Un espacio dedicado a la literatura, las artes y temas de actualidad que puedan interesarle a todo el que piense y quiera un mundo mejor.
| « Francisco Massiani: El arte de la novela corta | El silencio como paisaje » |
Papá: En un descansito comencé a leer tu libro y lo hice en dos sentadas. Fueron dos porque tuve que descansar la vista por unos minutos y aproveché para comer algo. Por culpa de tu libro, me debes la vista borrosa que ahora tengo al haber terminado su lectura. Pero lo cierto es que, a pesar de la vista borrosa, el dolor de brazo extendido… tu libro es excelente. Y más aún tu intención, la que expresas en el último capítulo, de que la gente se cuide. Creo que este libro es también una ayuda para quienes sufren de cáncer u otras enfermedades graves y que no ven futuro en sus vidas. Es un relato detallado sobre algo malo pero con un final feliz, aunque realista. El libro me atrapó desde el principio. El capítulo final debería ser patrocinado por la Federación Médica de Venezuela… no es apto para hipocondríacos. Ya yo estoy pensando en mi lunar, en que no voy al baño bien… ya me estoy inventando dolencias hasta en los zapatos. Pero para la gente que no sufre de egocentrismo como yo, el libro termina con una alerta válida y necesaria y comienza con una triste realidad, la de los millones de enfermos que se niegan a aceptar sus enfermedades o las convierten en otras cosas por miedo justamente a lo que a la larga no logran evitar, su propia muerte. Cosa que tú corregiste a tiempo. De verdad me gustó mucho el libro. No fue grato recordar muchas cosas de lo narrado en el libro, pero igual me encantó. Sigues siendo mi escritor preferido.
NB: Me debes los lentes.
Eduardo: Te acordarás de mis comentarios ante la lectura de tu “Gigante Doblado:” coinciden con los de Guillermo en cuanto a la calidad de esa obra, tan diferente a las que has escrito anteriormente. Nuevamente, felicitaciones, Gonzalo Palacios G.

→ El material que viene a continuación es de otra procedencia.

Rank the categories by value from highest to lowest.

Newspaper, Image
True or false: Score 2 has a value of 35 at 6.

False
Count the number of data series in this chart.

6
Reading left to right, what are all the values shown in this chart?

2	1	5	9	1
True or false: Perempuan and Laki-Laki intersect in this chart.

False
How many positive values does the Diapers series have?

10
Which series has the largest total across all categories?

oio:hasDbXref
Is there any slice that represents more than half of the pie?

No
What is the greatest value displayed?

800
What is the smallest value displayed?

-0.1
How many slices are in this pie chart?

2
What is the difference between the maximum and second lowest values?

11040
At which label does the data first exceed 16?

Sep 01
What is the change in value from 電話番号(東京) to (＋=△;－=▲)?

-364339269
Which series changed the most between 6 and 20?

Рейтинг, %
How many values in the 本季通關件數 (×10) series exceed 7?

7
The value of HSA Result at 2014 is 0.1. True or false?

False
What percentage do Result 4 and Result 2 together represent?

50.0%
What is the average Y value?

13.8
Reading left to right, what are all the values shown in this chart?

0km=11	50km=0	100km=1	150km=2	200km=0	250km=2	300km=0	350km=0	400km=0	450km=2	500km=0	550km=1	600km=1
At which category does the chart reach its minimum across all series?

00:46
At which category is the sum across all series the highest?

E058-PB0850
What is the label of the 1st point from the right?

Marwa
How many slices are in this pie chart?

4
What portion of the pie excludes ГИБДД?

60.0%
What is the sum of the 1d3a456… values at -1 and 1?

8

Ahora tengo mas ganas todavía de leer ese libro.
Tu comentario de hoy me llegó aL alma Yy territorios circunvecinos. Como terapeuta, he trabajo con pacientes crónico-terminales y yo misma he padecido varias enfermedades. Creo que el punto clave es el de darnos cuenta (con profunda humildad ) de que sólo bajándonos de nuestra OMNI POTENCIA ( con todo el dolor narcisista que ello produce ) podemos entender que TODO, ABSOLUTAMENTE TODO lo que sucede en nueStras vidas es para recordarnos que no controlamos nada.
Saludos hno Eduardo,quizas por el distanciamiento de años jamas me entere de tu afeccion,ahora motivado a tu libro, (que aun no he leido pero que te prometo voy a leer)y los comentarios que sobre el se vierten, refleja la realidad de muchos pacientes, pero que por no contar con tu entereza de espiritu y de saber disfrutar la vida a plenitud,terminan vencidos por esta enfermedad. Amigo espero que Dios te siga dando ese valor y constancia para continuar tu vida, al lado de tus seres queridos,entre los cuales me honrra incluirme. 
Gonzalo, Coral, Gustavo, muchas gracias por tanta amabilidad. Quizá he usado tantas palabras para decir tantas cosas, que ya no me quedan para decir las que hoy quiero decir. Pero las digo sin decirlas.